I dunno, maybe now the that the internet is more mainstream perhaps people have better learned to interpret information they are given. I doubt it though.
[QUOTE=TH89;18493429]This isn't really surprising, conspiracy theorist bloggers have been quoting people out of context for years now
They have it down to an art[/QUOTE]
Why did you rename this thread to match your opinion? “Stolen E-Mails between Scientists suggest they are overreacting over Climate Change” seems neutral enough for me, your title, however, doesn't.
[QUOTE=Tu154M;18493759]Why did you rename this thread to match your opinion? “Stolen E-Mails between Scientists suggest they are overreacting over Climate Change” seems neutral enough for me, your title, however, doesn't.[/QUOTE]
maybe it's because the bloggers themselves aren't neutral?
[QUOTE=Tu154M;18493759]Why did you rename this thread to match your opinion? “Stolen E-Mails between Scientists suggest they are overreacting over Climate Change” seems neutral enough for me, your title, however, doesn't.[/QUOTE]
I renamed it to be neutral, not to match my opinion. In journalism, you have to cite your source, you don't repeat their word as fact. Especially when the source is something as non-authoritative as a blog. It would be like making a thread about Iran saying they aren't trying to make nukes, and calling it "Iran not trying to make nukes."

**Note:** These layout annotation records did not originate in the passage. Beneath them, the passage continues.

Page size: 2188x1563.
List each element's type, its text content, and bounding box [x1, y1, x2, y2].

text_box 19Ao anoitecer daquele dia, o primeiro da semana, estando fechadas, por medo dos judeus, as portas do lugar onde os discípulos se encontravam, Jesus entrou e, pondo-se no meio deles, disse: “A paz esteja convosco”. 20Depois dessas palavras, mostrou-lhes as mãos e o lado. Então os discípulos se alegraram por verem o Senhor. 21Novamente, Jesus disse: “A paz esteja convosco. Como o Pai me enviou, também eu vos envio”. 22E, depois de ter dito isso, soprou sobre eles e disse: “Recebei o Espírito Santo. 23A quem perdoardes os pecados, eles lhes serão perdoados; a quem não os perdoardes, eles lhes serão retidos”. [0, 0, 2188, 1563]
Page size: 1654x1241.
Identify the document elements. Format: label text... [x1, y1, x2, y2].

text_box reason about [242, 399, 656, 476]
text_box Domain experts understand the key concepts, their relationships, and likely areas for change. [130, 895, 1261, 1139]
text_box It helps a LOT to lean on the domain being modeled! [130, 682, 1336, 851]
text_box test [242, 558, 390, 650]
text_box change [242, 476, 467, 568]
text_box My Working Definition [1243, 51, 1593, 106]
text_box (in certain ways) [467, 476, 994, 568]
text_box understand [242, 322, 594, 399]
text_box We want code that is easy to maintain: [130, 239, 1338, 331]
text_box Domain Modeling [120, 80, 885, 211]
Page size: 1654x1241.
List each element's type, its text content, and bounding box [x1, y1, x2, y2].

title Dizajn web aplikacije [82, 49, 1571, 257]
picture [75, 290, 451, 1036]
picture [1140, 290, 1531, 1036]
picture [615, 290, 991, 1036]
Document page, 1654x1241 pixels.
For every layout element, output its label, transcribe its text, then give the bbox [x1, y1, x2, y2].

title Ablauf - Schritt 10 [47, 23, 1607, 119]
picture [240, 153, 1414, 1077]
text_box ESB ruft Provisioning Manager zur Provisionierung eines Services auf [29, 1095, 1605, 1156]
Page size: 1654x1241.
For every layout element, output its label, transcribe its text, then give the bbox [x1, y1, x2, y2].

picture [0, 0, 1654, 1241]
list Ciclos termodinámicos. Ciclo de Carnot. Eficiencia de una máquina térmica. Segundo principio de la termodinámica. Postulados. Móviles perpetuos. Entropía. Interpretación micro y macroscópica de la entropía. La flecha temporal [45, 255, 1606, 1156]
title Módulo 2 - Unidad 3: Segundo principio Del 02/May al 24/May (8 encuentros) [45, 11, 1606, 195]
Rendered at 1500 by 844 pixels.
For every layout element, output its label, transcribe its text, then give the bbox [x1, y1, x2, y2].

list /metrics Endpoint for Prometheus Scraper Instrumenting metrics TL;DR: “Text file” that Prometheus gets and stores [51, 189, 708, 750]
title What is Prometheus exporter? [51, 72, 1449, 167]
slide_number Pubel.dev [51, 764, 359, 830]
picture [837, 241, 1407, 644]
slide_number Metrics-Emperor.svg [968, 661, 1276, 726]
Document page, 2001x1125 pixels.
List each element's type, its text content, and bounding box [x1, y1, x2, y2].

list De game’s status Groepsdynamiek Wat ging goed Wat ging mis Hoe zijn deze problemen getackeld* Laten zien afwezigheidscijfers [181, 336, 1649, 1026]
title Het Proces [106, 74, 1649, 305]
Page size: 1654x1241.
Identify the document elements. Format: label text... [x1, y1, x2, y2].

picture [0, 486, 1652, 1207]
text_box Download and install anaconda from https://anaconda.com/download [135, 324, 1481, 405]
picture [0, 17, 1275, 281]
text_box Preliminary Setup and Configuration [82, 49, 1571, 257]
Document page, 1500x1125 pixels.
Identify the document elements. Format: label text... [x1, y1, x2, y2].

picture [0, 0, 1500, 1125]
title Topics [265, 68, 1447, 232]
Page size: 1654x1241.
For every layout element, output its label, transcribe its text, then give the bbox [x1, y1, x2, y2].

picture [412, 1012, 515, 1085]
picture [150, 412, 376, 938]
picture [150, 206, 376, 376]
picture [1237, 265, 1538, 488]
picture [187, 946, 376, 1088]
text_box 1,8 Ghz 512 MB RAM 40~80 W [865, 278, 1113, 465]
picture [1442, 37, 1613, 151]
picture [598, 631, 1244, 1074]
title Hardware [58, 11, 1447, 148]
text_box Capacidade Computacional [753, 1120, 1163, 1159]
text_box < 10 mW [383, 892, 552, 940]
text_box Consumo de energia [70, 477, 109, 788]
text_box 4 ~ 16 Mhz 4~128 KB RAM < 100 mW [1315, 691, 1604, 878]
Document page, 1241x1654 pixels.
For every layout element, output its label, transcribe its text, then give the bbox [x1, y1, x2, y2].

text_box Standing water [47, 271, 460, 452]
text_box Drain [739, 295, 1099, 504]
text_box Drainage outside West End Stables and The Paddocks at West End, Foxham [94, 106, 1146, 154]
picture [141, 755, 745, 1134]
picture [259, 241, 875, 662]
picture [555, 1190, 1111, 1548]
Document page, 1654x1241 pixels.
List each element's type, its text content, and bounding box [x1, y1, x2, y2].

If you think citing sources is spinning the issue against your side, maybe your side has bad sources?
[QUOTE=TH89;18493429]This isn't really surprising, conspiracy theorist bloggers have been quoting people out of context for years now
They have it down to an art[/QUOTE]
"[G]lobal warming" "as shown by our evidence" "nonexistent".
This is going to end up like that fucking ridiculously fraudulent anti-global warming petition people always bring up.